Note  : Pour que vous puissiez facilement distinguer ce que disent les auteurices de mes commentaires, je mettrai ces derniers en italique.  De plus, les indications de pages sans précisions d’ouvrage renvoient à leur livre.

Iels se différencient de Durkheim car iels pensent que les personnes sont satiables mais que c'est le processus d'accumulation qui est insatiable. : « A la différence de Durkheim, nous faisons peser tout le poids de cette insatiabilité sur le capitalisme — c'est-à-dire sur ses propriétés systémiques —, et non sur les propriétés anthropologiques de la nature humaine » (p.646).  Or, comme les humains vivent sous différents régimes (familial, solidarité civique, religion, vie intellectuelle etc), le capitalisme doit alors trouver des justifications qui lui sont extérieures : les citées. Si c'est par l'Esprit que le capitalisme intègre sa propre critique via les principes moraux qui ont servi au départ à le dénoncer (pp.646-647), ce sont les citées qui vont mettre en tension cette récupération avec les valeurs critiques
.

Le Capitalisme n’ayant pas de limite extérieure, ce qui va lui faire limite ce sont les critiques qui une fois récupérées sous forme de citées va définir des seuils à ne pas dépasser sous risque de rompre un contrat social. Spoiler alert : Évidement ces seuils sont régulièrement franchis avant même de changer d’Esprit via notamment l’usage de la violence et de ce qu’on verra en conclusion, l’utilisation de narratifs.

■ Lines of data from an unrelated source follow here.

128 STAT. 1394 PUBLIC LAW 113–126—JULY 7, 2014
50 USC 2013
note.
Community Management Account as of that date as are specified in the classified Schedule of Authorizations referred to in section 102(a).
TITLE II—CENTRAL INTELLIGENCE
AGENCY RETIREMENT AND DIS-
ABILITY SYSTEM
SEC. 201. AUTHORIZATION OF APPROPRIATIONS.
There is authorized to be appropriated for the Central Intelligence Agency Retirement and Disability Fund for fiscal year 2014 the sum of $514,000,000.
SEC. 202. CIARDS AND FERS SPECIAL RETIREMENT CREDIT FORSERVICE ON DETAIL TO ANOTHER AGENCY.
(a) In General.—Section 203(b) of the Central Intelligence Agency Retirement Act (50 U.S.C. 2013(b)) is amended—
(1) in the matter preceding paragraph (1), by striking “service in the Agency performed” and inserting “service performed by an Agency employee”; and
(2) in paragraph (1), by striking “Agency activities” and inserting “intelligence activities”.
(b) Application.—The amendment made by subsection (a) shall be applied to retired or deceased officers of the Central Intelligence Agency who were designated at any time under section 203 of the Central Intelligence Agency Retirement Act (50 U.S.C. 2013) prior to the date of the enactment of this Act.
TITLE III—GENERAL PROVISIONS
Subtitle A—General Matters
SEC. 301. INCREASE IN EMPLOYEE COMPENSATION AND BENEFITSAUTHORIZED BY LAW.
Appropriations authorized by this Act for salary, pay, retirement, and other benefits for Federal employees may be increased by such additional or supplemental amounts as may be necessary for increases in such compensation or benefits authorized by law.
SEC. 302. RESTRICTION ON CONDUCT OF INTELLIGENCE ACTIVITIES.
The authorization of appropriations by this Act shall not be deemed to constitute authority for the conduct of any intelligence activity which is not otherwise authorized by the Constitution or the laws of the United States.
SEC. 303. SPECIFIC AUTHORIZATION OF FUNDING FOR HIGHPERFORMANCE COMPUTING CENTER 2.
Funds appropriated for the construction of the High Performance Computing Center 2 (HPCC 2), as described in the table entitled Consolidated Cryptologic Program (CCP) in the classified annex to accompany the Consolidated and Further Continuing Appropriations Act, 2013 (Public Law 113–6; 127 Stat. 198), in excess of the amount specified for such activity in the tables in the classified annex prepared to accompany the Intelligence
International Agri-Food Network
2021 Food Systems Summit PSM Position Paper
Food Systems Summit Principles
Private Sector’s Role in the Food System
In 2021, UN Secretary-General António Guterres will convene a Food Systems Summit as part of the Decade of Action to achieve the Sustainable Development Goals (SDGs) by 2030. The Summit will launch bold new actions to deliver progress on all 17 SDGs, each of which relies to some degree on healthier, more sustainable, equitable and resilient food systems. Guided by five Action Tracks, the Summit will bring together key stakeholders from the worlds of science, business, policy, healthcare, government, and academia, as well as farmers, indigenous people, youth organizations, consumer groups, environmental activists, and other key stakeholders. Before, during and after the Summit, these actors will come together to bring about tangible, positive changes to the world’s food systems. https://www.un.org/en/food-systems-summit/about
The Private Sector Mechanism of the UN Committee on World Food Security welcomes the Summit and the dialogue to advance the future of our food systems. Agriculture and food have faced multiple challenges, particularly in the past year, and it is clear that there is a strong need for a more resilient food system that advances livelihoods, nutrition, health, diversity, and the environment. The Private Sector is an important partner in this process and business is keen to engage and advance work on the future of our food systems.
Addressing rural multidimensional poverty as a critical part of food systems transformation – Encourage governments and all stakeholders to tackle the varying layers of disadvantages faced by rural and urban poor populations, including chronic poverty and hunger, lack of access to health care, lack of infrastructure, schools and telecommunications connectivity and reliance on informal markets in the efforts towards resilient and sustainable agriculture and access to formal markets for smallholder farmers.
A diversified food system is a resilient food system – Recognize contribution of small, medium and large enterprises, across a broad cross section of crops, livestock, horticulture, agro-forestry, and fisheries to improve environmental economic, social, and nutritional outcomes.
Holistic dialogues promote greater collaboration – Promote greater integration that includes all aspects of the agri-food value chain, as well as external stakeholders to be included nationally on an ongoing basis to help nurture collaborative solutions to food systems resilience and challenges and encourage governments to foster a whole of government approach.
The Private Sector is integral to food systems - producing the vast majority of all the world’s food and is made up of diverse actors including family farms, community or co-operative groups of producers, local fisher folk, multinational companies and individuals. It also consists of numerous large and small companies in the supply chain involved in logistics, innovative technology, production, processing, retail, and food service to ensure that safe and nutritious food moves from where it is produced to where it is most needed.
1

Mais l'Esprit du capitalisme n'est pas constituer que de la critique. Il combine aussi de l'excitation et de la libération qui correspondent à l'insatiabilité. La critique donne le fondement morale qui vient limiter en lui faisant peser des contraintes en termes de bien commun. Ainsi le rôle de l'Esprit est à la fois de stimuler l'insatiabilité mais aussi de la limiter pour ne pas tomber dans une autodestruction et dans un épuisement du désir d'accumulation. Il y a une tension permanente entre stimulation du désir d'accumulation et sa limitation (pp. 647-648).

Ce modèle homéostatique est complètement déséquilibré par la tendance constante au toujours plus. Un modèle pulsionnel qui chercherait à baisser la tension pour éviter le déplaisir de l’excitation non évacuée n'est pas pertinent pour décrire un désir insatiable qui serait de l'ordre non pas de la pulsion (baisser la tension) mais plutôt de la jouissance (toujours plus, toujours plus d'excitation, même jusqu'à la mort). Dans la jouissance il n'y a pas de satisfaction (puisque la satisfaction c'est la baisse de la tension de l'excitation libidinale) mais une insatisfaction constante car l'excitation ne fait qu'augmenter. C'est toujours une perte qui se répète dans la jouissance (comme l’explique Lacan dans « L’envers de la psychanalyse » : toujours une insatisfaction qui se répète). C'est parce qu'il y a perte qu'il y a nécessité de toujours faire plus de jouir. Et le capitalisme c'est la jouissance en tant que telle appliqué sur le social. De plus pour que l’insatiabilité soit maintenue il faut ménager un manque histoire qu’il n’y ait jamais vraiment de satisfaction. L’objet n’est jamais vraiment atteint il doit toujours lui manquer quelque chose que l’objet suivant prétendra remplir, qui à son tour devra aussi manquer de quelque chose. Cet aménagement du manque passe par du récit, de la narration et un discours sur-historicisé (voir Simondon in « Psychosociologie de la technicité » ) dans des mythes de l’innovation. C’est tout le travail de la publicité et du marketing.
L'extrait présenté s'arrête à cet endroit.